Manuel Rodrigues defende que as autoridades devem manter contacto direto com a família, pois “é através dessa informação que se pode equacionar se estamos perante uma situação de crime ou não.”
O especialista foi claro quanto às diferenças de atuação:
“Se houver indícios de que corre risco, seja de que tipo for, até de saúde, deve ser investigado com todos os recursos disponíveis. Agora, se não há sinais de crime e se é uma mulher adulta, a investigação é muito mais limitada, porque a lei protege o direito de uma pessoa desaparecer por vontade própria.”
Contudo, o ex-inspetor não acredita que se trate de um desaparecimento voluntário.
“Parece-me muito estranho. Ela tinha uma ligação à família, aos irmãos.
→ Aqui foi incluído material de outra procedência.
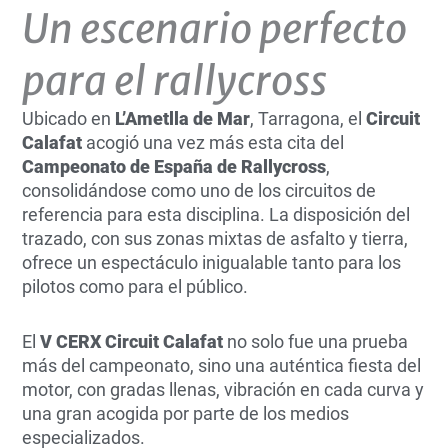
Un escenario perfecto
para el rallycross
Ubicado en
L’Ametlla de Mar
, Tarragona, el
Circuit
Calafat
acogió una vez más esta cita del
Campeonato de España de Rallycross
,
consolidándose como uno de los circuitos de
referencia para esta disciplina. La disposición del
trazado, con sus zonas mixtas de asfalto y tierra,
ofrece un espectáculo inigualable tanto para los
pilotos como para el público.
El
V CERX Circuit Calafat
no solo fue una prueba
más del campeonato, sino una auténtica fiesta del
motor, con gradas llenas, vibración en cada curva y
una gran acogida por parte de los medios
especializados.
E depois da notícia se ter tornado pública, se fosse uma ausência voluntária, provavelmente já teria contactado alguém. Diria algo como ‘calma, estou bem, só precisei de uns dias’. O facto de isso não acontecer começa a não fazer sentido.”
“Deveria já ter sido aberto um inquérito”
Para Manuel Rodrigues, o caso deve ser agora tratado com a mesma seriedade de uma investigação criminal.
“Acho que já deveria ter sido aberto um inquérito e investigar-se isto como se de um crime se tratasse.”, afirmou de forma convicta.
O especialista explicou que um inquérito permitiria recorrer a técnicas avançadas de investigação, incluindo rastreios de telemóveis, localização celular, análise de contas bancárias e movimentos de cartões.
“Tudo isso é possível quando há um processo-crime, mas muito mais difícil num simples desaparecimento voluntário.”, reforçou.
“A lei é clara, mas o tempo começa a preocupar”
Manuel Rodrigues lembrou, por fim, que a lei protege o direito de um adulto desaparecer sem informar ninguém, mas alertou que a ausência prolongada é motivo de alarme.
“Por muito que nos custe, a lei é essa. Ela tem o direito de desaparecer e de não dizer a ninguém onde está. Mas enquanto isso não se comprovar, enquanto ela não for encontrada, cada vez se adensa mais a possibilidade de termos aqui uma situação acidental grave, ou mesmo um crime.”
O ex-inspetor encerrou com uma nota de esperança e de urgência:
“Se for encontrada bem e não quiser ser localizada, tem esse direito. Pode dizer ‘estou bem, não quero que saibam onde estou’, e acabou. Continuamos todos contentes. Mas até lá, o papel das autoridades é investigar, e depressa.”